We love a classic. Publishing classics is a booming and cut-throat business. Adam Freudenheim, publisher of Penguin Classics, says that with a market flooded with 17,000 new titles each month “people are looking for books they can rely on for a good read”. New classics are added every year, usually works that have never appeared in English. A classic, says Freudenheim, “has stood the test of time and has literary merit. There has to be that something special”.
It’s a subjective list. There will be howls of outrage at missing favourites. There is no Shakespeare because Penguin has a separate imprint for the Bard and in any case how could the rest of the literary canon compete?
Thirty seven of the authors on the list are British, 20 American, nine French and six Russian. Dickens, with four novels, appears more than anyone else. Abridged passages from books in eight of the categories appear here.
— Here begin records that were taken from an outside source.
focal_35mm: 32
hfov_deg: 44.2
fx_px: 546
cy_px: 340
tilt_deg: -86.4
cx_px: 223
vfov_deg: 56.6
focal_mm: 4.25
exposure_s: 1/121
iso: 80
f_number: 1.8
Now, start counting how many you have read — and let the arguments commence . . .
EXCERPTS FROM THE BOOKS SELECTED BY THE TIMES
THE BEST LOVERS
Wuthering Heights
Emily Brontë
(Heathcliff visits Catherine as she lies seriously ill)
He neither spoke, nor loosed his hold, for some five minutes, during which period he bestowed more kisses than ever he gave in his life before, I dare say; but then my mistress had kissed him first, and I plainly saw that he could hardly bear, for downright agony, to look into her face! The same conviction had stricken him as me, from the instant he beheld her, that there was no prospect of ultimate recovery there — she was fated, sure to die.
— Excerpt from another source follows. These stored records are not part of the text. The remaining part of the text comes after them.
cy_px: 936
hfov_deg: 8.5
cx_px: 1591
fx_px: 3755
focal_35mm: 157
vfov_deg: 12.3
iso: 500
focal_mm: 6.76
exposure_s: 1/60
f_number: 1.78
“Oh, Cathy! Oh my life! how can I bear it?” was the first sentence he uttered, in a tone that did not seek to disguise his despair. And now he stared at her so earnestly that I thought the very intensity of his gaze would bring tears into his eyes; but they burned with anguish, they did not melt . . .
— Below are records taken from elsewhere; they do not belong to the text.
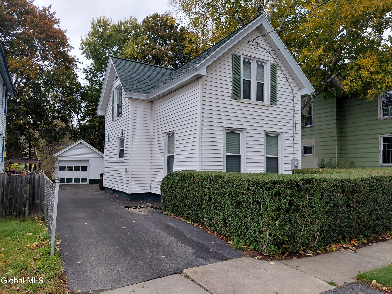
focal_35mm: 25
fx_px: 283
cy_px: 147
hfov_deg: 69.4
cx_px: 196
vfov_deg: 54.9
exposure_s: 1/515
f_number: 1.8
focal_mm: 4.69
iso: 50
“I wish I could hold you,” she continued, bitterly, “till we were both dead! I shouldn’t care what you suffered. I care nothing for your sufferings. Why shoudn’t you suffer? I do! Will you forget me — will you be happy when I am in the earth? Will you say twenty years hence, ‘That’s the grave of Catherine Earnshaw. I loved her long ago, and was wretched to lose her; but it is past. I’ve loved many others since — my children are dearer to me than she was, and, at death, I shall not rejoice that I am going to her, I shall be sorry that I must leave them!’ Will you say so Heathcliff?”